The connection between an 18th-century savant called Joseph-Louis Lagrange and the problem of landing safely at Hong Kong International Airport may not, at first, be obvious. But there is one. Hong Kong airport is notorious for rocky and sometimes aborted landings caused by the disturbed air flow from nearby mountains. Though laser technology is deployed alongside its runways to monitor changes in wind speed and thus forewarn pilots, that is often not enough. What is needed is a better understanding of the theory of the winds themselves.
And this is where Lagrange comes in. He was a pioneer of the study of moving fluids (among many other things), but his ideas outran the computational tools of his day. Only now, with supercomputers available to help with the calculations, is it possible to explore those ideas completely. What is emerging is a picture of fluid dynamics more subtle and more complex than anything dreamed of even a decade ago. The atmosphere and the ocean are, it seems, dominated by invisible barriers that have come to be known as Lagrangian coherent structures. They govern the movement of everything from the trajectories of aircraft to the distribution of pollution, the migration of jellyfish and the tracks taken by hurricanes. They are, as it were, the skeletons of the sea and the air.

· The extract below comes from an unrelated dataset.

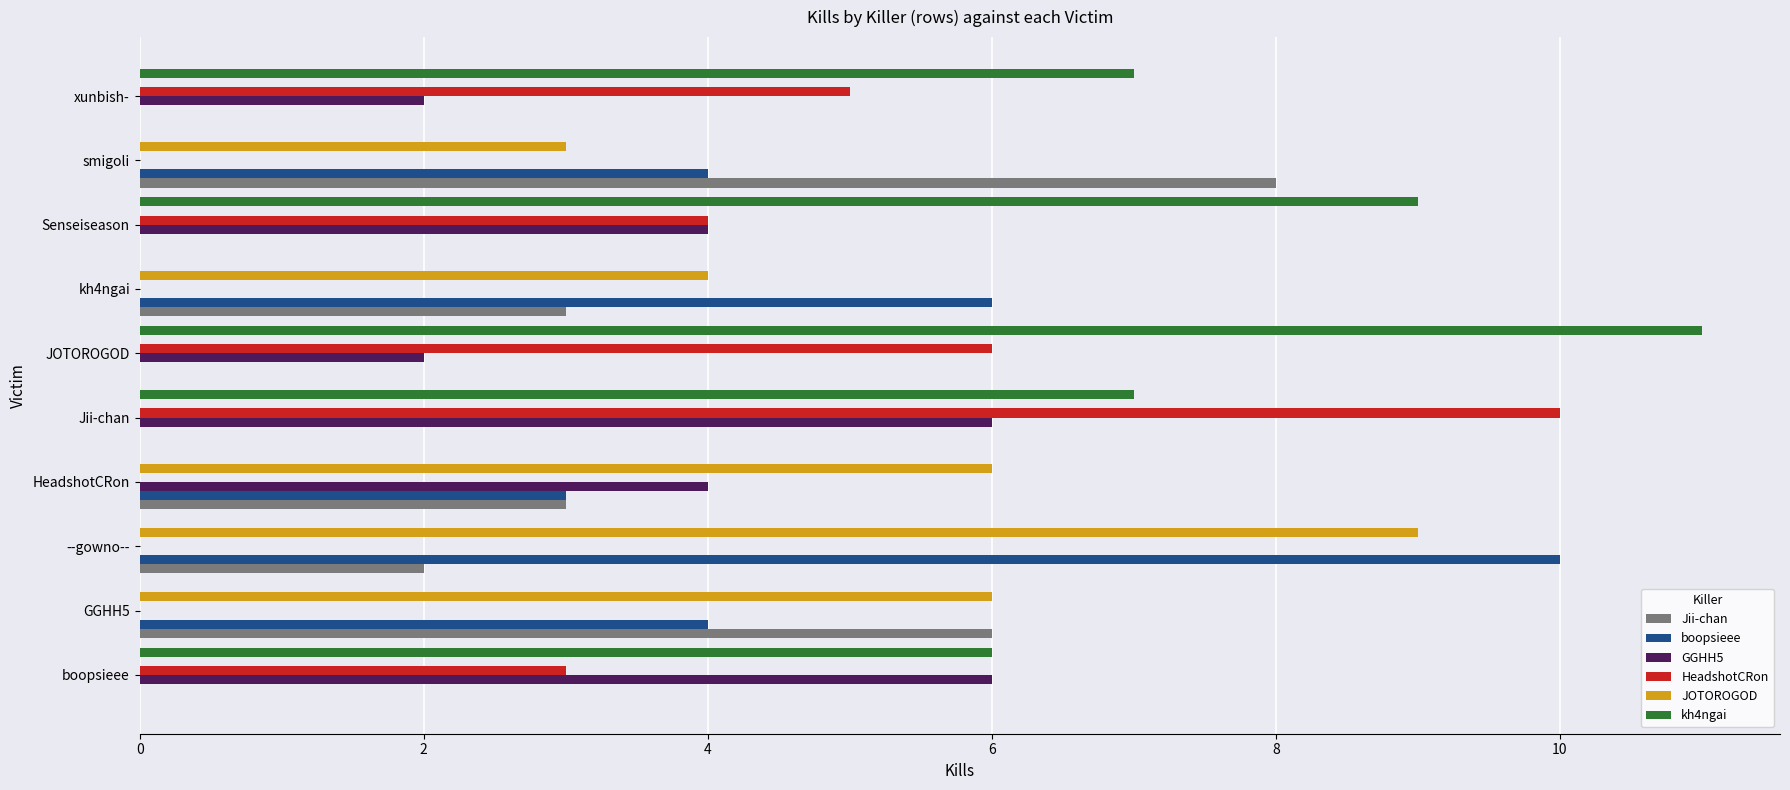

Which series changed the most between GGHH5 and xunbish-?

kh4ngai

To understand what a Lagrangian coherent structure is, it helps to imagine a crowd at a railway terminus, says Thomas Peacock of the Massachusetts Institute of Technology, who studies the structures. Some people will be arriving. Some will be leaving. And, whichever they are doing, they will be going to and from numerous different platforms. The result is chaos, but structured chaos. What emerges is a shifting pattern of borders between groups of people with different goals. These borders are Lagrangian coherent structures. They are intangible, immaterial and would be undetectable if the passengers stopped moving. But they are also real enough to be treated mathematically.